Er hat die Möglichkeit, den Zusammenhang durch Anfrage bei der Krankenversicherung des Arbeitnehmers zu erfragen. Auf diese Auskunft muss er sich aber nicht verlassen, wie das BAG in seinem Urteil vom 18.1.2023 entschieden hat:
Der Fall:
Ein Arbeitnehmer war im Zeitraum vom 24.08.2019 bis 18.08.2020 an insgesamt 110 Kalendertagen arbeitsunfähig erkrankt. Die Parteien stritten nun über Entgeltfortzahlung für 10 Arbeitstage im Zeitraum vom 18.08.2020 bis 23.09.2020. Der Arbeitnehmer legte zwar Erstbescheinigungen vor und trug die Diagnosen vor, machte aber nur Angaben zu Vorerkrankungen, die nach seiner Einschätzung auf denselben Diagnosen beruhten. Die Offenlegung sämtlicher Erkrankungen lehnte er ab.
Die Entscheidung:
Das BAG wies seine Klage ab.
Zwar müsse der Arbeitnehmer zunächst nur seine Arbeitsunfähigkeitsbescheinigung vorlegen, um Entgeltfortzahlung zu erhalten. Bestreitet der Arbeitgeber, dass eine neue Erkrankung vorliegt, dann muss der Arbeitnehmer aber bezogen auf den gesamten maßgeblichen Jahreszeitraum schildern, welche gesundheitlichen Beeinträchtigungen und Beschwerden mit welchen Auswirkungen auf seine Arbeitsfähigkeit bestanden haben, und die behandelnden Ärzte von der Schweigepflicht entbinden. Erst dann sei dem Arbeitgeber substantiierter Sachvortrag möglich und erst dann könne der Arbeitgeber gegebenenfalls durch Sachverständigenbeweis nachweisen, dass eine Fortsetzungserkrankung vorlag und keine Entgeltfortzahlung zu leisten ist.
Interessant ist die Begründung, weshalb dem BAG die Auskunft der Krankenversicherung nicht ausreicht: Es verweist ausdrücklich darauf, dass die Krankenkassen wegen ihrer unmittelbar betroffenen finanziellen Interessen nicht als unparteiische Dritte angesehen werden könnten. Wird die Entgeltfortzahlung verneint, müssen sie nämlich Krankengeld zahlen. Vor diesem Hintergrund habe die Mitteilung der Krankenkasse keinen mit einer Arbeitsunfähigkeitsbescheinigung vergleichbaren Beweiswert
Außerdem weist das BAG ausdrücklich darauf hin, dass allein Diagnoseschlüssel keine ausreichende Informationsgrundlage seien, weil eine Fortsetzungserkrankung nicht nur bei einem identischen Krankheitsbild vorliegt, sondern auch, wenn die Krankheitssymptome auf demselben Grundleiden beruhen. Es sind also umfassendere Auskünfte notwendig.
Die Konsequenzen:
Gerade bei Arbeitnehmern, die immer wieder mit neuen Erstbescheinigungen fehlen und noch dazu häufig ihre behandelnden Ärzte wechseln, sollte überlegt werden, ob auf die Auskunft der Krankenkasse vertraut werden kann und soll. Falls Bedenken bestehen, kann der Arbeitnehmer zu einem konkreten Vortrag aufgefordert werden.

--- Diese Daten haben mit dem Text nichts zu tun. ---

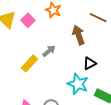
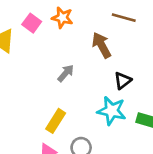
pink square: (28, 20) -> (32, 23), moved
yellow rectangle: (30, 63) -> (56, 121), moved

Allerdings ist zu bedenken, dass diese Auskunft nur selten zu einem eindeutigen Ergebnis führen wird. Wird die Entgeltfortzahlung im Hinblick auf die Auskunft – oder ihr Ausbleiben – verweigert, ist mit einer Klage zu rechnen. Dann muss ggfs. durch Auskunft der behandelnden Ärzte oder Sachverständige geklärt werden, ob die Fehlzeiten auf demselben Grundleiden bestehen – und medizinische Gutachten brauchen Zeit und kosten unter Umständen mehr, als die streitige Entgeltfortzahlung.